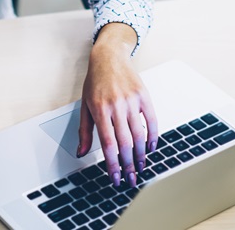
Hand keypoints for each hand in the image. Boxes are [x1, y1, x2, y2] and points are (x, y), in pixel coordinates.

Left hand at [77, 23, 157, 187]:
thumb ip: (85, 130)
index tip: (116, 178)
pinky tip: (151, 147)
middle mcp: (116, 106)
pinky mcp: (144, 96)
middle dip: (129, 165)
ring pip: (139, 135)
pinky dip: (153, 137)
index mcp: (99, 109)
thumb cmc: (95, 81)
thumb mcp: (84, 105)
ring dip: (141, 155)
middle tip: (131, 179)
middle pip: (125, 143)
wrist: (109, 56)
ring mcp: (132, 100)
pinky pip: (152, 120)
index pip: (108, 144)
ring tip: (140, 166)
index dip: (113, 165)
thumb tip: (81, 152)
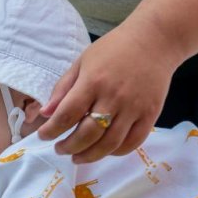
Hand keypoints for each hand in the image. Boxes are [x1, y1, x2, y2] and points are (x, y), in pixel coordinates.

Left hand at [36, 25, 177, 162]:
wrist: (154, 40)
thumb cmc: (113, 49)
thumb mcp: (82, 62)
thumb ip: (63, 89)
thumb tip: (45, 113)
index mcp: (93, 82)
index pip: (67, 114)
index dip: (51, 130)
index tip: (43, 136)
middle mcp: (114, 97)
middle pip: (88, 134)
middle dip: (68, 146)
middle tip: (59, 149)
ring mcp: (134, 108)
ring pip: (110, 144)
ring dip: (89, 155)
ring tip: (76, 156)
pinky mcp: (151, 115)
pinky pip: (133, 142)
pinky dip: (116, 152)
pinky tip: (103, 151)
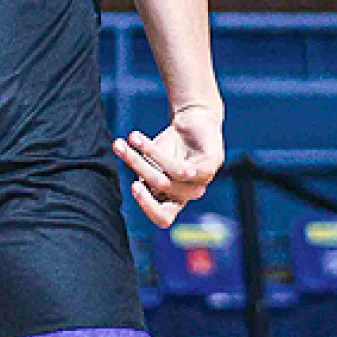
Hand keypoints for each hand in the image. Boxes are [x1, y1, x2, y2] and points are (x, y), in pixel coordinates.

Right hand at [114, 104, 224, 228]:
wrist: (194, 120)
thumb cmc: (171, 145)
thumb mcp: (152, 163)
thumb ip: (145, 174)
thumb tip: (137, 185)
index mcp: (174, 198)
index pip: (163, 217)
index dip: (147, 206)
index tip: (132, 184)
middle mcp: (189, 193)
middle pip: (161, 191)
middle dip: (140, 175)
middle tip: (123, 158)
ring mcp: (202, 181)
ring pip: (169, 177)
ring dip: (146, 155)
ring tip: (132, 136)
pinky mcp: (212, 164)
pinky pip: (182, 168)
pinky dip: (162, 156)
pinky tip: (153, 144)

==

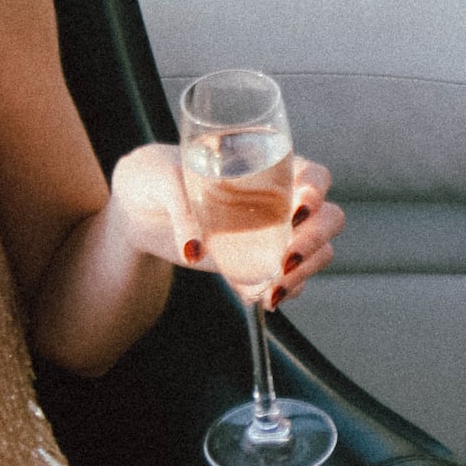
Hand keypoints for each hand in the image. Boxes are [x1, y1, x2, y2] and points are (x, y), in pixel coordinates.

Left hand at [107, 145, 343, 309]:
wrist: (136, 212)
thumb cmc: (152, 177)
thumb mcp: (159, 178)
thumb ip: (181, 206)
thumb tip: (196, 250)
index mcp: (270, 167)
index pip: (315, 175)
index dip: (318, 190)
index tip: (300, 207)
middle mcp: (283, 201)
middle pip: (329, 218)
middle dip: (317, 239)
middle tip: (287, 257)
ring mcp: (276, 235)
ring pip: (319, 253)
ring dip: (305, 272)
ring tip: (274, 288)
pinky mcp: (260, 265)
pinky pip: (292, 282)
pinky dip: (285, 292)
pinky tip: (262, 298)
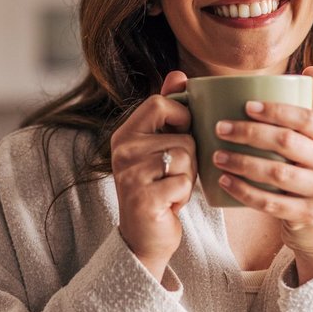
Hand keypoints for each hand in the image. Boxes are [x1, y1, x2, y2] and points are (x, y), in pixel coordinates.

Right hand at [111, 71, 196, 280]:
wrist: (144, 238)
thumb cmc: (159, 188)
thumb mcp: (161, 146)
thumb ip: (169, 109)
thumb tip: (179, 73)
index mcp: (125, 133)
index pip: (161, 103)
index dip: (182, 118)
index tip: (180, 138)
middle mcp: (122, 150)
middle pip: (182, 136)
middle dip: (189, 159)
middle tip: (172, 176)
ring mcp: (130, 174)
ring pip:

==

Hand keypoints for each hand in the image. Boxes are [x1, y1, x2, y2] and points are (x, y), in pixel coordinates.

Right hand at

» WORK TO COMPLETE
Within the listing above, how many lines contain "Right"? Please respond with the number and nothing else.

» REPLY
3